Happy Bloomsday !

June 16th  is Bloomsday,  a commemoration and celebration of the life of Irish writer James Joyce during which the events of his novel Ulysses (which is set on 16 June 1904) are relived.
The name derives from Leopold Bloom, the protagonist of Ulysses, and Joyce chose 16 June 1904 as it was the date of his first outing with his wife-to-be, Nora Barnacle – they walked to the Dublin suburb of Ringsend.

Bloomsday (a term Joyce himself did not employ) was invented in 1954, on the 50th anniversary of the events in the novel, when John Ryan (artist, critic, publican and founder of Envoy magazine) and the novelist Flann O’Brien organised what was to be a daylong pilgrimage along the Ulysses route.

They were joined by Patrick Kavanagh, Anthony Cronin, Tom Joyce (a dentist who, as Joyce’s cousin, represented the family interest) and AJ Leventhal (Registrar of Trinity College, Dublin). Ryan had engaged two horse drawn cabs, of the old-fashioned kind, which in Ulysses Bloom and his friends drive to poor Paddy Dignam’s funeral.

The party were assigned roles from the novel. They planned to travel round the city through the day, visiting in turn the scenes of the novel, ending at night in what had once been the brothel quarter of the city, the area which Joyce had called Nighttown.

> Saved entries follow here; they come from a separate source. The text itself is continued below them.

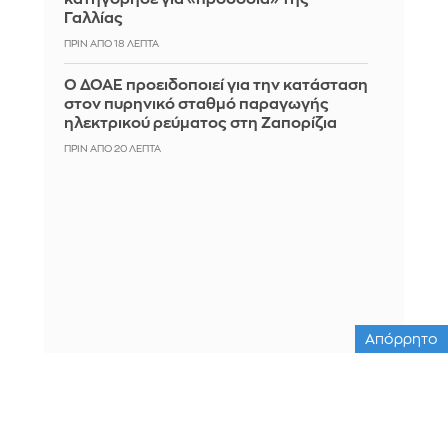
Γαλλίας
ΠΡΙΝ ΑΠΌ 18 ΛΕΠΤΆ
Ο ΔΟΑΕ προειδοποιεί για την κατάσταση
στον πυρηνικό σταθμό παραγωγής
ηλεκτρικού ρεύματος στη Ζαπορίζια
ΠΡΙΝ ΑΠΌ 20 ΛΕΠΤΆ
Απόρρητο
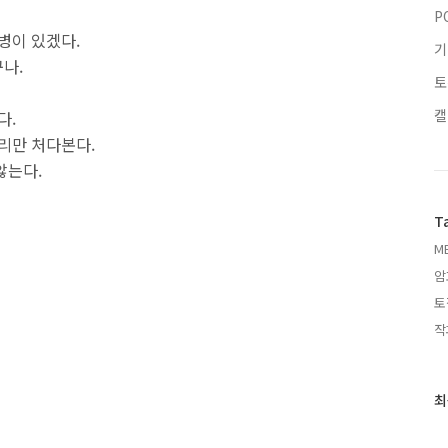
P
병이 있겠다.
기
나.
토
캘
다.
리만 처다본다.
않는다.
T
MB
암
토
작
최
최
근
글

However, the pilgrimage was abandoned halfway through, when the pilgrims succumbed to inebriation and rancour at the Bailey pub in the city centre, which Ryan then owned. A Bloomsday record of 1954, informally filmed by John Ryan, follows this pilgrimage.

A few particles of Bloomsday miscellania – culled from the internet, so may or may not be true…

In 1956, Ted Hughes and Sylvia Plath were married by special licence of the Archbishop of Canterbury at St George the Martyr Church, Holborn, on 16 June, in honour of Bloomsday.

In Mel Brooks‘ 1968 film The Producers, Gene Wilder‘s character is called Leo Bloom, an homage to Joyce’s character. In the musical 2005 version, in the evening scene at the Bethesda Fountain in Central Park, Leo asks, “When will it be Bloom’s day?”. However, in the earlier scene in which Bloom first meets Max Bialystock, the office wall calendar shows that the current day is 16 June, indicating that it is, in fact, Bloomsday.

In 1981 a biography of Leopold Bloom – by Peter Costello – was published. Not read it, but it may have had an influence on the next item…

Bloomsday has also been celebrated since 1994 in the Hungarian town of Szombathely, the fictional birthplace of Leopold Bloom’s father, Virág Rudolf, an emigrant Hungarian Jew.

The event is usually centered on the Iseum, the remnants of an Isis temple from Roman times, and the Blum-mansion, commemorated to Joyce since 1997, at 40–41 Fő street, which used to be the property of an actual Jewish family called Blum.
Hungarian author László Najmányi in his 2007 novel, The Mystery of the Blum-Mansion  describes the results of his research on the connection between Joyce and the Blum family.

On Bloomsday 2011, @11ysses was the stage for an experimental day-long tweeting of Ulysses. Starting at 0800 (Dublin time) on Thursday 16 June 2011, the aim was to explore what would happen if Ulysses was recast 140 characters at a time.

And  Bloomsday 2011 also saw the arrival of our new  Cat from the rescue centre. A beautiful black & white girl, around a year old, she was named Molly, after Leopold Bloom’s wife.

I guess this is a good example of  the consequences of an action echoing down through the years. When Joyce and Nora took that original walk in 1904 they could never have imagined that they were setting in motion a chain of events that would result, 108 years later, of a Cat in Sunderland being named after a character in a novel that wouldn’t even be published for another 18 years.

Molly, incidentally, has moved into music videos with a percussive offering called To My Hellcat [which is, of course, an anagram of Molly the Cat].